[start of Records for processing]
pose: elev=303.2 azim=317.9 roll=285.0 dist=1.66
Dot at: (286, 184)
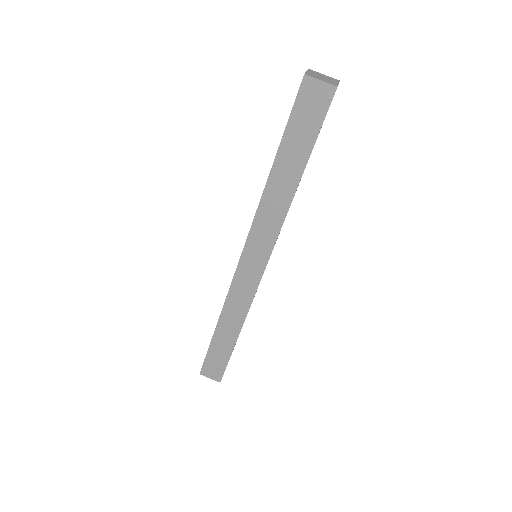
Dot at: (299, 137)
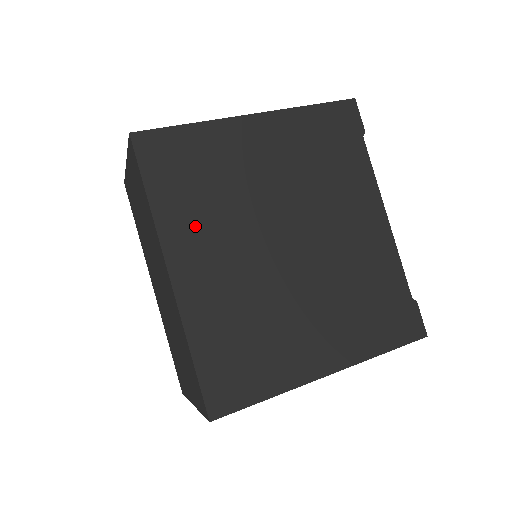
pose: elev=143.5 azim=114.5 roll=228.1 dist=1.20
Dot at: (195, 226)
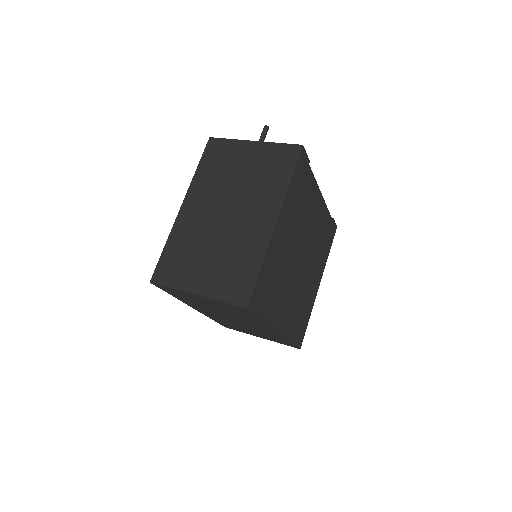
Dot at: (278, 304)
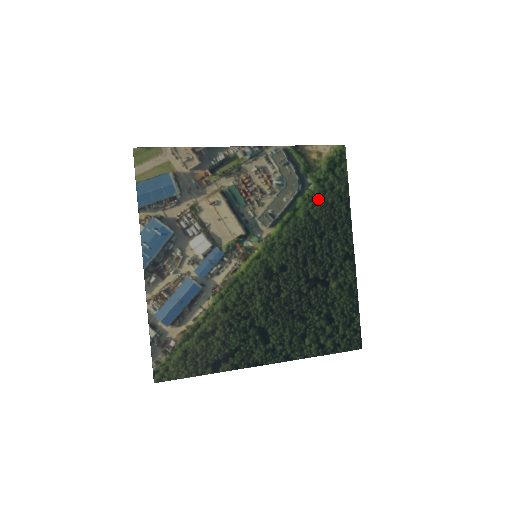
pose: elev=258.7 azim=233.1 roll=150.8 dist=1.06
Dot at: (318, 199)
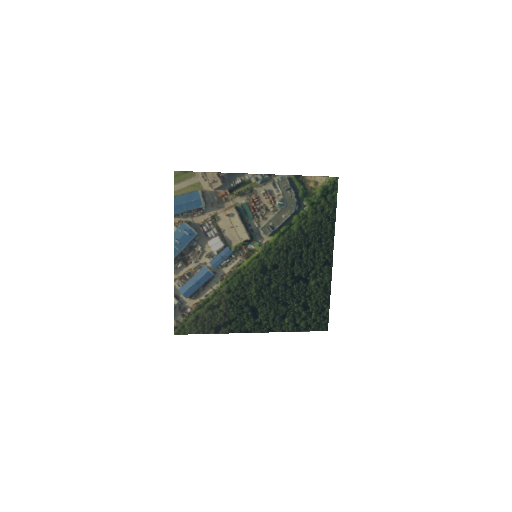
Dot at: (310, 218)
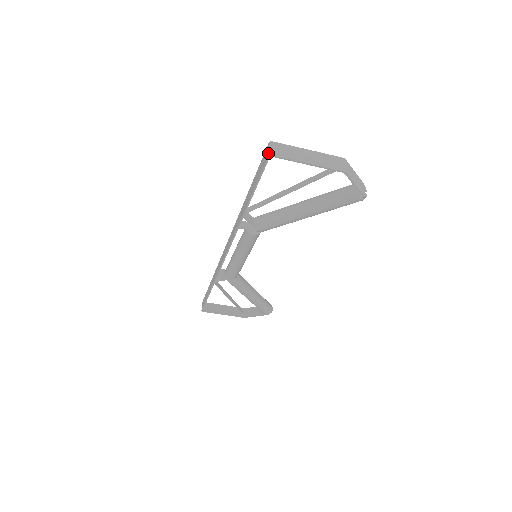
[end of Records for processing]
Task prompt ::
Change every "dist" in the data above to "distance" and write the data out again with nothing else altered. Leave the pictures out.

Finished exercise ::
pose: elev=303.2 azim=317.9 roll=285.0 distance=1.66
Dot at: (286, 184)
Dot at: (299, 137)
pose: elev=143.5 azim=114.5 roll=228.1 distance=1.20
Dot at: (195, 226)
Dot at: (278, 304)
pose: elev=258.7 azim=233.1 roll=150.8 distance=1.06
Dot at: (318, 199)
Dot at: (310, 218)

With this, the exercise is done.